Are we willing to give up the ability to execute code downloaded from untrusted sources? Are we willing to give up instant enrollment in new services with no meaningful background checks? Are we willing to give up anonymity? Are we willing to give up connecting critical systems to the public internet, even if it means we've got to put human operators in more places to manage disconnected systems?
Question 2: Are we willing to do anything different?
For years the technology community and society generally have been headed down the path of using cheap, generic, general-purpose components for everything. The government calls this strategy "COTS" (Commercial Off-The-Shelf). The strategy is great for building a cheap, convenient average case. It's terrible for building a safe worst case.
Complicated general-purpose systems are impossible to secure. A complicated system sometimes does things its users and even its designers didn't expect. This makes complicated systems unsafe. But we keep using complicated general-purpose systems (Windows computers, for example) to handle security-critical and even safety-critical tasks. It's a recipe for disaster, but it's easy because complicated general-purpose systems are cheap, and they're easy to customize for new applications. Small, simple systems, carefully designed for one specific job, are much safer - but they're also more expensive to buy and more time-consuming to build and test.
Are we willing to build new, special-purpose tools to help us secure cyberspace? Are we willing to tell the general-purpose system vendors that we're not going to use their wares in critical applications?
Question 3: Are we willing to take any blame?
If your painkiller kills not just pain but patients' hearts, you pay the victims. If your Pinto turns into an external combustion engine, you pay the victims.
If your financial software leaks a couple hundred million credit card numbers to a hacker, you write a press release describing your commitment to security.
Are we, the information security community, willing to assume a duty of care to those who use our products?
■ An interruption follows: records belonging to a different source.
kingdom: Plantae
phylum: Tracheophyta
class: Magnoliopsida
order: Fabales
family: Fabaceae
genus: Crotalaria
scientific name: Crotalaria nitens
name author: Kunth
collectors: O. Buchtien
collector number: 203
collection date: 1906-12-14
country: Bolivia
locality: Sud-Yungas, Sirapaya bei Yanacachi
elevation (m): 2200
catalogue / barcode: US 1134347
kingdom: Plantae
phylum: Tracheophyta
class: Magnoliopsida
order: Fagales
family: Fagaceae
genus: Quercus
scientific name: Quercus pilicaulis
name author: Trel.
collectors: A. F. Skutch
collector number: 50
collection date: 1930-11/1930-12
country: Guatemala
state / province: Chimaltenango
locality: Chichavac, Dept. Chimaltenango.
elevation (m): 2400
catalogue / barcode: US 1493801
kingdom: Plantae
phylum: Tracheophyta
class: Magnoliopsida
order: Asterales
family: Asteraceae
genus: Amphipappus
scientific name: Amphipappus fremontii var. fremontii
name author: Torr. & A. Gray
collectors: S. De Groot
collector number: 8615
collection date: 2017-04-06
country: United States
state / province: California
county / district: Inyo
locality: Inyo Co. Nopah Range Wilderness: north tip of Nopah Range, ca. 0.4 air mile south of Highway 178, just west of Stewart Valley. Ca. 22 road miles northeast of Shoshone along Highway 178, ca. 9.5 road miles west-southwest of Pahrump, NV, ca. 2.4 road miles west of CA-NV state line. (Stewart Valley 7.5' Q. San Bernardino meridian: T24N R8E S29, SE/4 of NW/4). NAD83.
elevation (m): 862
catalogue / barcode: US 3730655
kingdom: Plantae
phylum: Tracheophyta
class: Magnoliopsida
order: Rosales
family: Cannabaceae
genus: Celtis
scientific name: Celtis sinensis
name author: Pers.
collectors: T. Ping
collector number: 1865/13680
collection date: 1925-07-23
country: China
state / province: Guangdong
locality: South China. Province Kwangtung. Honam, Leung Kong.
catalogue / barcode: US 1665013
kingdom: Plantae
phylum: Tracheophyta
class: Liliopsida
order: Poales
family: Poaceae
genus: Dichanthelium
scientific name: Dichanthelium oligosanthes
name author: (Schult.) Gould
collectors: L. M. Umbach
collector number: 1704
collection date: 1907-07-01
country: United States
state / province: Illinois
Are we willing to submit to liability when our products are defective or fail to meet a minimum standard of fitness for purpose?
Bruce Schneier has argued in favor of liability for security failures; in fact he's argued that we can't solve the problem without it.
Question 4: Are we willing to give any guarantees?
If your lawnmower doesn't cut grass, or if your printer doesn't load paper, you can take it back to the store and get your money back.
If your information security product doesn't keep hackers out of your corporate secrets, you're out of luck.
Are we, the information security community, willing to stand behind the performance of the products we build?
John F. Kennedy, in his inaugural address, promised the world that the United States would "pay any price, bear any burden, meet any hardship, support any friend, and oppose any foe" to assure the survival of liberty. What, if anything, are we willing to do to assure information security?